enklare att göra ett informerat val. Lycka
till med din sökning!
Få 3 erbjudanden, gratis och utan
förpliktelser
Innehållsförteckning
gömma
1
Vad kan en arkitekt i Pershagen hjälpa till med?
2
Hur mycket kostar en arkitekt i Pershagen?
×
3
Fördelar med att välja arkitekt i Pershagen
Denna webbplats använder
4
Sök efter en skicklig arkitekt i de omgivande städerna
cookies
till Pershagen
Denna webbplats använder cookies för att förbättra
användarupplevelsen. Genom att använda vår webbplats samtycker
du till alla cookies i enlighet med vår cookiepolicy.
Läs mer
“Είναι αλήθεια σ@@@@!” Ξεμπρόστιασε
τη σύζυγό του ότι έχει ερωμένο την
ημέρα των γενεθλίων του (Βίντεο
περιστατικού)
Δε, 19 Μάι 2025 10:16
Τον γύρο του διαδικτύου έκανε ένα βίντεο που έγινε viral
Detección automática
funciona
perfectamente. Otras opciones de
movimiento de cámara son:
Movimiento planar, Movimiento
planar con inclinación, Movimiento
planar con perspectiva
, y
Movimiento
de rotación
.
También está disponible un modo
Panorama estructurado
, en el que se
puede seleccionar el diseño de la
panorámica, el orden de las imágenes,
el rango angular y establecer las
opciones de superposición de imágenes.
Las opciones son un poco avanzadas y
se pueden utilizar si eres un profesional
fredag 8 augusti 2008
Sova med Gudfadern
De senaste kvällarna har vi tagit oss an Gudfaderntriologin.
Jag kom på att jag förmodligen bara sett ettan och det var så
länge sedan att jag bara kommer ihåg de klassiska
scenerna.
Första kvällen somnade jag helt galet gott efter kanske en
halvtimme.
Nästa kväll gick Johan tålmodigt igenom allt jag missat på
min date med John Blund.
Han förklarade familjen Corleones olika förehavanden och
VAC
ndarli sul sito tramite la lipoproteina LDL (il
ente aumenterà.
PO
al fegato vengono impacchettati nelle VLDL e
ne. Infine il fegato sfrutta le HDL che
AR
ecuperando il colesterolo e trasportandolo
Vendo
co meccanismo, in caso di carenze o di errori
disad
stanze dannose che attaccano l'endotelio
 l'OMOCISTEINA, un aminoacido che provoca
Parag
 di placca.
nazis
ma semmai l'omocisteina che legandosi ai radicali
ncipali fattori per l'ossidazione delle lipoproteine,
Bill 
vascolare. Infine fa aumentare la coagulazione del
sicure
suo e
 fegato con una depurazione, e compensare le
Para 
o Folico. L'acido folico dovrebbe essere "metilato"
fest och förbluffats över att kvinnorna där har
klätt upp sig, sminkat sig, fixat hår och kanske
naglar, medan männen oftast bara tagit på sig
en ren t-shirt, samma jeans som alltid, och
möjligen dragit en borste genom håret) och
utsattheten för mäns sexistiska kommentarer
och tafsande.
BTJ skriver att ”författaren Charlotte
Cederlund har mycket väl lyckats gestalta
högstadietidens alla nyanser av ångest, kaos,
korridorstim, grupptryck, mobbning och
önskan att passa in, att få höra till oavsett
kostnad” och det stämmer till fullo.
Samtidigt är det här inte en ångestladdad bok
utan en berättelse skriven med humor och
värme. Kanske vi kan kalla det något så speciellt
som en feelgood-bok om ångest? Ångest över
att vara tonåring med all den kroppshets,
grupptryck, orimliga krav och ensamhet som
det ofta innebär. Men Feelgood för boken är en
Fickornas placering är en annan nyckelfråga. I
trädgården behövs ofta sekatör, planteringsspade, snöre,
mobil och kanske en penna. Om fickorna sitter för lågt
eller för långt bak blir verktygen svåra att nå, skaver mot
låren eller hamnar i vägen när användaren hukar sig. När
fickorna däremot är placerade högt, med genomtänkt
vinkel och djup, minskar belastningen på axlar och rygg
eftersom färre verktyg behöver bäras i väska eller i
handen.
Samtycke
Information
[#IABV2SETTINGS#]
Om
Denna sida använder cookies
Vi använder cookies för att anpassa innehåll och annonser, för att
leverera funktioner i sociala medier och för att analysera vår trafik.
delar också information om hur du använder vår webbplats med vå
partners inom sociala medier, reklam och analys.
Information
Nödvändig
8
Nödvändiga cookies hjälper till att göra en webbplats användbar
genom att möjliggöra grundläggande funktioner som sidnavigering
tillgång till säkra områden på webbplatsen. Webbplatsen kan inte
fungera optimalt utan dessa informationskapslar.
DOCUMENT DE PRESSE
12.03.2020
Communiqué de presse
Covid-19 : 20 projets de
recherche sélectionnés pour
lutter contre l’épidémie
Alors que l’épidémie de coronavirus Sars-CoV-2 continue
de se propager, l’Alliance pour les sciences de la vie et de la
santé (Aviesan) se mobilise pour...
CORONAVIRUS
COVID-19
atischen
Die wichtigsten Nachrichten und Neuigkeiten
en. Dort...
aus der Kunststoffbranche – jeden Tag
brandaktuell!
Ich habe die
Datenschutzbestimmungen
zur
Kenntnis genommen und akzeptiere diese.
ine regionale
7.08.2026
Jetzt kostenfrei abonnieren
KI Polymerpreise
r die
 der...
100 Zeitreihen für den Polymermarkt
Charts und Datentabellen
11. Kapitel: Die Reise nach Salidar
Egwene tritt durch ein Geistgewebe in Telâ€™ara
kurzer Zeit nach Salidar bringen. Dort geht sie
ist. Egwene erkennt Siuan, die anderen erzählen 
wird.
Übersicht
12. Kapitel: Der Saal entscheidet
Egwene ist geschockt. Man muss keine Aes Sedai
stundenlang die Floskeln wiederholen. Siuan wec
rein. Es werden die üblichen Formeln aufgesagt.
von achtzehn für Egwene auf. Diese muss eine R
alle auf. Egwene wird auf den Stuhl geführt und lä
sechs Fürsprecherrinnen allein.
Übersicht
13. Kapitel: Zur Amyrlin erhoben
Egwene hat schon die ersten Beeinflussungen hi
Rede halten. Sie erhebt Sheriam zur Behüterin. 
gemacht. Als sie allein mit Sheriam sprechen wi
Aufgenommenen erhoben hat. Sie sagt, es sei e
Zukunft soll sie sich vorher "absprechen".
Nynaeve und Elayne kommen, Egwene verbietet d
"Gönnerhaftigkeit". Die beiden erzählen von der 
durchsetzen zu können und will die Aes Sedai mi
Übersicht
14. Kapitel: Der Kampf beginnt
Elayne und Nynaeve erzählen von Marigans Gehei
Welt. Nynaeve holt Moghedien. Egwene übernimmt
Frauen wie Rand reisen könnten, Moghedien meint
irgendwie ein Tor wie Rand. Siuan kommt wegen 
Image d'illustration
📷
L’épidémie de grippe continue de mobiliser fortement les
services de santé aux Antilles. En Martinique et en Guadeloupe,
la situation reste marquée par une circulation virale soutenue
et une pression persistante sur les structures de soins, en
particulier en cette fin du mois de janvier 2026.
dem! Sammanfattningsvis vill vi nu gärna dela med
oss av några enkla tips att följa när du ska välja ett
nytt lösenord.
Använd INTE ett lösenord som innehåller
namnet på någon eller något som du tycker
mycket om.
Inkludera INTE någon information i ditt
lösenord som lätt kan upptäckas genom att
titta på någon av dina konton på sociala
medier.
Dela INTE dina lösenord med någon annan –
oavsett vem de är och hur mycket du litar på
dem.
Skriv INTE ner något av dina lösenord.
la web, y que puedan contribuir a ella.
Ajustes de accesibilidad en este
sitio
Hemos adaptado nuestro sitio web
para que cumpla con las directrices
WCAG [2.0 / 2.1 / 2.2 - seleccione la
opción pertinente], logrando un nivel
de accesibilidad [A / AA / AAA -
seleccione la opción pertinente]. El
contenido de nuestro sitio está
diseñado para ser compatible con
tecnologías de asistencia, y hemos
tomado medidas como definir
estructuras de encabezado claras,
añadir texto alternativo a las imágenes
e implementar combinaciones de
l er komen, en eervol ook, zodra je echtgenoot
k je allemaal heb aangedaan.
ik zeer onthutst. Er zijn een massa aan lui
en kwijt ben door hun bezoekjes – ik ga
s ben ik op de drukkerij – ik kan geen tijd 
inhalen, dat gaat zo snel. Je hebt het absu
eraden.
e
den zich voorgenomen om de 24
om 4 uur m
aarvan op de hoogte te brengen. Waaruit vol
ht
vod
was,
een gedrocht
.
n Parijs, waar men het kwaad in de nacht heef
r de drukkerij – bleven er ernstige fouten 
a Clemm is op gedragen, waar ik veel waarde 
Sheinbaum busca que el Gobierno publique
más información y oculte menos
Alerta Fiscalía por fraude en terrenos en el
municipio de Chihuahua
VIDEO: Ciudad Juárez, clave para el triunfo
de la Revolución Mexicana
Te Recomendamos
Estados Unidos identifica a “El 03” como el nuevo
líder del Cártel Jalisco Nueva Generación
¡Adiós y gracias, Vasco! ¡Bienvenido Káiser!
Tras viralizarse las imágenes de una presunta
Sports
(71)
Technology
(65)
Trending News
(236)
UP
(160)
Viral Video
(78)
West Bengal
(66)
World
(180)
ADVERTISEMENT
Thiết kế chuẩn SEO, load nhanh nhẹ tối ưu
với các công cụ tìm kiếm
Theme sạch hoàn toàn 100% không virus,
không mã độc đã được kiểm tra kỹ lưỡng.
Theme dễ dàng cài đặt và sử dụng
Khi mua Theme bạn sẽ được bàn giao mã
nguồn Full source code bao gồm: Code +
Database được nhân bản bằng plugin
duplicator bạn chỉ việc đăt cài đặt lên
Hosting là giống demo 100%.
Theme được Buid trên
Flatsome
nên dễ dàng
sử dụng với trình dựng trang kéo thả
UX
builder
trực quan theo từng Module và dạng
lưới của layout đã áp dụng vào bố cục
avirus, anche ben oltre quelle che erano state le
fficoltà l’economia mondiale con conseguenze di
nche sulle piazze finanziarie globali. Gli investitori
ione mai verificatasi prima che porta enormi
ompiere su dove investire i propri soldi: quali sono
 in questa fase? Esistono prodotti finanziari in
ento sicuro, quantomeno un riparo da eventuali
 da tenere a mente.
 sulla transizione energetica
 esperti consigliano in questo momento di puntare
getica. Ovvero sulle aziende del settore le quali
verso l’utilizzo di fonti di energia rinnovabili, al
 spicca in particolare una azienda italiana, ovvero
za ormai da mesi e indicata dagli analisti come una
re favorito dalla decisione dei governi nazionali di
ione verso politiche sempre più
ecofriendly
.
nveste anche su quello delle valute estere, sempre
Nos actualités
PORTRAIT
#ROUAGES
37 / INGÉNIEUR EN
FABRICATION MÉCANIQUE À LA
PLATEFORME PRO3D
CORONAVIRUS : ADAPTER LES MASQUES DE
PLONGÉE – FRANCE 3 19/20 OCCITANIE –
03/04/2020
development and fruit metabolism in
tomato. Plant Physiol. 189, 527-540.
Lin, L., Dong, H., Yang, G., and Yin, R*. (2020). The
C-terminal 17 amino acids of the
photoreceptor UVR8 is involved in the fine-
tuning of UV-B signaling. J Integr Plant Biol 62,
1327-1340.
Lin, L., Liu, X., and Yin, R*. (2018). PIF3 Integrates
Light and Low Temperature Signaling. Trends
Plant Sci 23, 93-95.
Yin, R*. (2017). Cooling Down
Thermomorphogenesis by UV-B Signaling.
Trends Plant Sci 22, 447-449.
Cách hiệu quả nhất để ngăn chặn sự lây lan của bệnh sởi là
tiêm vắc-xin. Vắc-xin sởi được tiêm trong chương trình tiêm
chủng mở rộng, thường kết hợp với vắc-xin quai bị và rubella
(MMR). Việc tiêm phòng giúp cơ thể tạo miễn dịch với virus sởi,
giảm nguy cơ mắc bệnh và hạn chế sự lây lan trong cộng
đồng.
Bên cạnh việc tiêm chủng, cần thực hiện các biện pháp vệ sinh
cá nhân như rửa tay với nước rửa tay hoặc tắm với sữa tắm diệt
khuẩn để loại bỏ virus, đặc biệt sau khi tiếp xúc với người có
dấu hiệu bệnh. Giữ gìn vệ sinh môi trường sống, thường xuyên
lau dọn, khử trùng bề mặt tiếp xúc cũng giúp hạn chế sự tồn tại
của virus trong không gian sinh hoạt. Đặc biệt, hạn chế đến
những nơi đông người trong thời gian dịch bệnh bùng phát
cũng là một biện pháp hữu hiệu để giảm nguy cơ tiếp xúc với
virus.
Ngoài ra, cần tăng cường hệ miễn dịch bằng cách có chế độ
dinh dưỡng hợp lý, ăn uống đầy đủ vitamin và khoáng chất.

════════

• **WHAT IS NEEDED**
Print only what lies in the material above starting at the line with "KI Polymerpreise" and ending at the line with "erzählen von der", every line exactly as given.

• **SOLUTION BELOW**
KI Polymerpreise
r die
 der...
100 Zeitreihen für den Polymermarkt
Charts und Datentabellen
11. Kapitel: Die Reise nach Salidar
Egwene tritt durch ein Geistgewebe in Telâ€™ara
kurzer Zeit nach Salidar bringen. Dort geht sie
ist. Egwene erkennt Siuan, die anderen erzählen 
wird.
Übersicht
12. Kapitel: Der Saal entscheidet
Egwene ist geschockt. Man muss keine Aes Sedai
stundenlang die Floskeln wiederholen. Siuan wec
rein. Es werden die üblichen Formeln aufgesagt.
von achtzehn für Egwene auf. Diese muss eine R
alle auf. Egwene wird auf den Stuhl geführt und lä
sechs Fürsprecherrinnen allein.
Übersicht
13. Kapitel: Zur Amyrlin erhoben
Egwene hat schon die ersten Beeinflussungen hi
Rede halten. Sie erhebt Sheriam zur Behüterin. 
gemacht. Als sie allein mit Sheriam sprechen wi
Aufgenommenen erhoben hat. Sie sagt, es sei e
Zukunft soll sie sich vorher "absprechen".
Nynaeve und Elayne kommen, Egwene verbietet d
"Gönnerhaftigkeit". Die beiden erzählen von der 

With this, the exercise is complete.